By Eric Carmes – 6WIND Founder and CEO
Mobile World Congress 2011 is now over. According to the organization the number of visitors and exhibitors broke records this year. As usual, it was captivating to see the incredible amount of technology and innovation throughout the value chain for deploying future mobile services – from antenna technology to mobile applications – provided both by large tier-1 companies and early stage startups.
If we come back to the main focus of this Forum, an increasing amount of new LTE infrastructure equipment was presented in the booths of all key market players, including eNodeBs, EPCs and MMEs based on multicore technology. Most of this equipment is now in use for the first LTE trials all around the world.

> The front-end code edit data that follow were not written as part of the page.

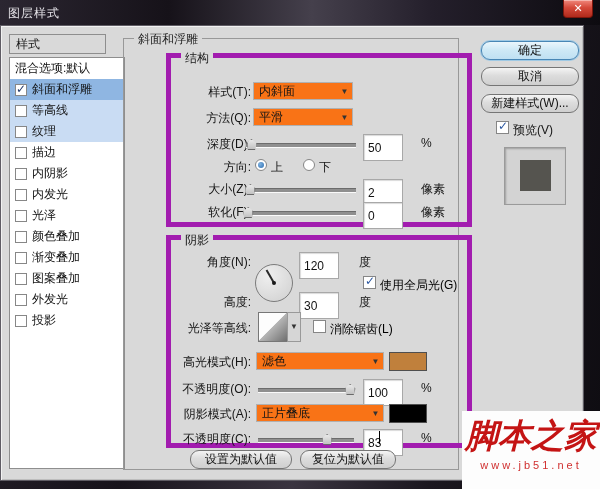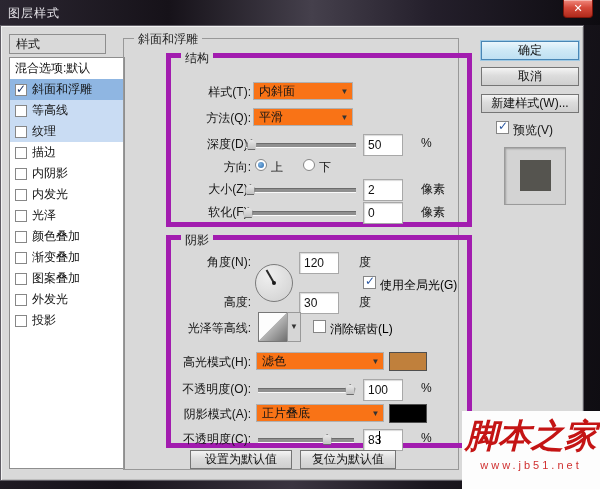--- a/index.html
+++ b/index.html
@@ -47,21 +47,21 @@
   .fs2{left:14px;top:196px;width:306px;height:213px;}
   .row{position:absolute;left:0;width:100%;height:20px;font-size:12px;color:#151515;}
   .lbl{position:absolute;left:-6px;top:2px;width:86px;text-align:right;white-space:nowrap;}
   .unitlbl{position:absolute;top:2px;white-space:nowrap;}
 
   
   .dropdown{position:absolute;height:18px;background:#f97316;border:1px solid #b0b0b0;box-sizing:border-box;
     display:flex;align-items:center;cursor:pointer;}
   .dropdown .dval{flex:1;padding-left:5px;font-size:12px;white-space:nowrap;}
   .dropdown .darr{width:15px;text-align:center;font-size:8px;color:#333;}
-  .tinput{position:absolute;height:22px;width:40px;background:#fff;border:1px solid #a8a8a8;
+  .tinput{position:absolute;height:27px;width:40px;background:#fff;border:1px solid #a8a8a8;
     box-sizing:border-box;font-size:12px;font-family:inherit;padding:0 0 0 4px;color:#111;
     box-shadow:inset 1px 1px 1px rgba(0,0,0,.15);}
   .track{position:absolute;height:3px;background:#8f8f8f;border-top:1px solid #6c6c6c;
     border-bottom:1px solid #fafafa;cursor:pointer;}
   .thumb{position:absolute;top:-5px;width:11px;height:11px;background:linear-gradient(#e8e8e8,#c2c2c2);
     border:1px solid #6a6a6a;box-sizing:border-box;transform:translateX(-50%);
     clip-path:polygon(50% 0,100% 42%,82% 100%,18% 100%,0 42%);cursor:pointer;}
   .radio{position:absolute;top:2px;width:12px;height:12px;border-radius:50%;background:#fff;
     border:1px solid #868686;box-sizing:border-box;cursor:pointer;}
   .radio.on::after{content:"";position:absolute;left:2px;top:2px;width:6px;height:6px;border-radius:50%;
@@ -82,21 +82,21 @@
   .contour{position:absolute;left:87px;top:72px;width:30px;height:30px;border:1px solid #777;
     box-sizing:border-box;background:linear-gradient(135deg,#fdfdfd 48%,#b5b5b5 50%,#6f6f6f 100%);cursor:pointer;}
   .contour-arr{position:absolute;left:116px;top:72px;width:14px;height:30px;background:#d6d6d6;
     border:1px solid #999;box-sizing:border-box;font-size:8px;color:#333;text-align:center;
     line-height:28px;cursor:pointer;}
   .swatch{position:absolute;width:38px;height:19px;border:1px solid #4f4f4f;box-sizing:border-box;cursor:pointer;}
   .caret{position:absolute;top:2px;width:1px;height:13px;background:#000;}
 
   
   .btn{position:absolute;height:19px;background:linear-gradient(#f4f4f4,#dcdcdc 45%,#cfcfcf);
-    border:1px solid #757575;border-radius:0;font-size:12px;color:#111;text-align:center;
+    border:1px solid #757575;border-radius:9px;font-size:12px;color:#111;text-align:center;
     line-height:17px;box-sizing:border-box;cursor:pointer;white-space:nowrap;}
   .btn-ok{background:linear-gradient(#eaf6fc,#cfe9f6 45%,#bfe0f2);border:1px solid #4886b5;
     box-shadow:0 0 0 1px #9fc9e4;}
 
   
   .preview-wrap{position:absolute;left:495px;top:95px;font-size:12px;color:#151515;}
   .preview-box{position:absolute;left:503px;top:121px;width:62px;height:58px;background:#d3d3d3;
     border:1px solid #9a9a9a;box-shadow:inset 1px 1px 2px rgba(0,0,0,.25);box-sizing:border-box;}
   .preview-inner{position:absolute;left:15px;top:12px;width:31px;height:31px;background:#55544f;}
 

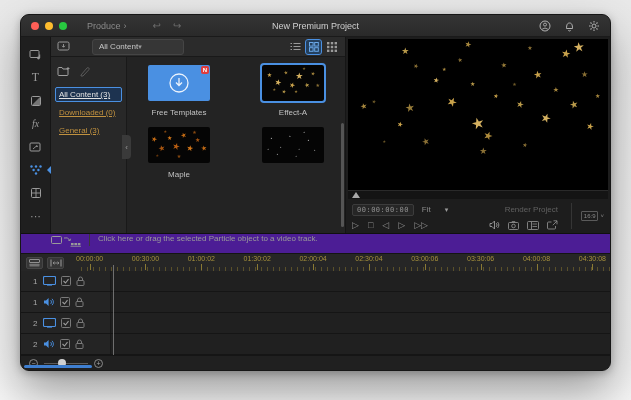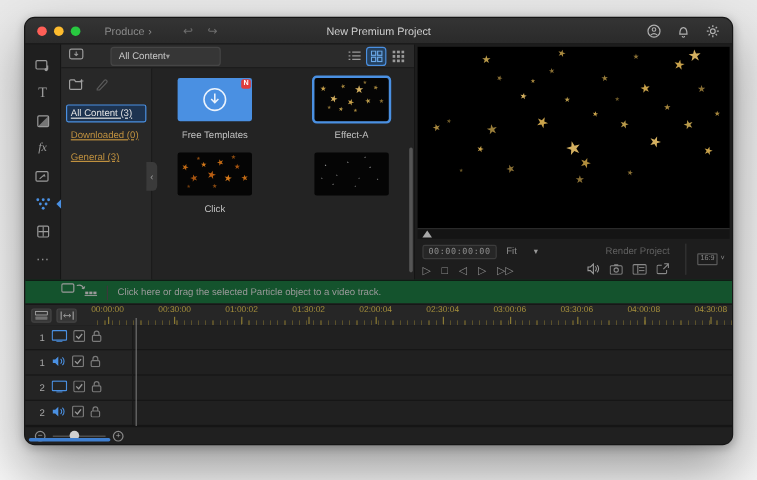--- a/index.html
+++ b/index.html
@@ -91,21 +91,21 @@
   .render-label { margin-left:auto; margin-right:46px; color:#606060; font-size:8px; }
   .pv-row2 { display:flex; align-items:center; height:16px; }
   .transport { display:flex; gap:9px; color:#8e8e8e; font-size:9px; }
   .pv-icons { margin-left:auto; margin-right:46px; display:flex; gap:8px; align-items:center; }
   .pv-divider { position:absolute; right:38px; top:4px; bottom:4px; width:1px; background:#353535; }
   .aspect-badge { position:absolute; right:6px; top:50%; transform:translateY(-50%);
     display:flex; align-items:center; gap:2px; color:#8a8a8a; font-size:6px; }
   .aspect-box { border:1px solid #5a5a5a; border-radius:1px; padding:1px 2px; }
 
   
-  .hintbar { flex:0 0 20px; background:#14532d; border-top:1px solid #101010; display:flex; align-items:center; padding-left:30px; gap:8px; }
+  .hintbar { flex:0 0 20px; background:#4c1d95; border-top:1px solid #101010; display:flex; padding-left:30px; gap:8px; }
   .hint-divider { width:1px; height:12px; background:#3a3a3a; }
   .hint-text { color:#9a9a9a; font-size:8px; }
 
   
   .ruler { flex:0 0 18px; background:#262626; border-top:1px solid #141414; display:flex; align-items:stretch; }
   .ruler-tools { width:55px; flex:0 0 55px; display:flex; gap:4px; align-items:center; padding-left:5px; }
   .rtool { width:17px; height:12px; background:#363636; border:1px solid #454545; border-radius:2px; display:flex; align-items:center; justify-content:center; }
   .ruler-scale { flex:1; position:relative;
     background:repeating-linear-gradient(to right, transparent 0 5px, #5a502a 5px 6px);
     background-size:100% 4px; background-position:0 100%; background-repeat:no-repeat; }
@@ -342,21 +342,21 @@
                   <span class="star" style="left: 45%; top: 55%; font-size: 9px; color: rgb(184, 94, 18); transform: translate(-50%, -50%) rotate(15deg);">★</span>
                   <span class="star" style="left: 58%; top: 25%; font-size: 7px; color: rgb(194, 106, 20); transform: translate(-50%, -50%) rotate(-20deg);">★</span>
                   <span class="star" style="left: 68%; top: 60%; font-size: 8px; color: rgb(212, 120, 26); transform: translate(-50%, -50%) rotate(10deg);">★</span>
                   <span class="star" style="left: 80%; top: 35%; font-size: 6px; color: rgb(168, 85, 16); transform: translate(-50%, -50%) rotate(0deg);">★</span>
                   <span class="star" style="left: 90%; top: 60%; font-size: 7px; color: rgb(194, 106, 20); transform: translate(-50%, -50%) rotate(-10deg);">★</span>
                   <span class="star" style="left: 28%; top: 15%; font-size: 4px; color: rgb(138, 74, 16); transform: translate(-50%, -50%) rotate(0deg);">★</span>
                   <span class="star" style="left: 75%; top: 15%; font-size: 5px; color: rgb(138, 74, 16); transform: translate(-50%, -50%) rotate(0deg);">★</span>
                   <span class="star" style="left: 50%; top: 80%; font-size: 5px; color: rgb(138, 74, 16); transform: translate(-50%, -50%) rotate(0deg);">★</span>
                   <span class="star" style="left: 15%; top: 80%; font-size: 4px; color: rgb(110, 58, 12); transform: translate(-50%, -50%) rotate(0deg);">★</span>
                 </div>
-              <div class="card-label">Click</div>
+              <div class="card-label">Maple</div>
             </div>
             <div class="card">
               <div class="thumb thumb-dark">
                   <span class="star" style="left: 15%; top: 30%; font-size: 2px; color: rgb(204, 204, 204); transform: translate(-50%, -50%) rotate(0deg);">★</span>
                   <span class="star" style="left: 30%; top: 55%; font-size: 2px; color: rgb(153, 153, 153); transform: translate(-50%, -50%) rotate(0deg);">★</span>
                   <span class="star" style="left: 45%; top: 25%; font-size: 2px; color: rgb(187, 187, 187); transform: translate(-50%, -50%) rotate(0deg);">★</span>
                   <span class="star" style="left: 60%; top: 60%; font-size: 2px; color: rgb(136, 136, 136); transform: translate(-50%, -50%) rotate(0deg);">★</span>
                   <span class="star" style="left: 75%; top: 35%; font-size: 2px; color: rgb(204, 204, 204); transform: translate(-50%, -50%) rotate(0deg);">★</span>
                   <span class="star" style="left: 85%; top: 65%; font-size: 2px; color: rgb(153, 153, 153); transform: translate(-50%, -50%) rotate(0deg);">★</span>
                   <span class="star" style="left: 25%; top: 75%; font-size: 2px; color: rgb(170, 170, 170); transform: translate(-50%, -50%) rotate(0deg);">★</span>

There is also a growing demand for eNodeB aggregators and wireless security gateways to better manage the deployment of femtocells. The extensive use of encryption to secure all the backhaul traffic and the integration of the LTE complex network protocols make multicore technology very attractive for these market segments.
We also clearly see that network infrastructure performance issues are now moving to application infrastructure. I had some very interesting discussions with executives of companies in very different market segments such as voice and video over IP, telecoms billing systems, DPI and quality of service measurement. All of them clearly see that performance improvement is going to be one of the main challenges to address in the near future.
How will existing equipment that today processes around 10 Gbps of traffic scale to handle several hundreds of Gbps in the future? How will it be possible to quickly scale existing solutions while minimizing the additional investment?
Today, multicore-based solutions using high speed packet processing software such as 6WINDGate process 10x the traffic that can be achieved by a blade based on a standard networking stack. These solutions that were initially designed for wired and wireless telecommunication infrastructure can now be used to significantly increase the performance and reduce the deployment costs of distributed applications. To better address applications, packet processing software has to terminate sessions (HTTP, RTP, TCP…) and provide user friendly APIs, both to hide the complexity of multicore architectures and to accelerate the migration of these applications to multicore.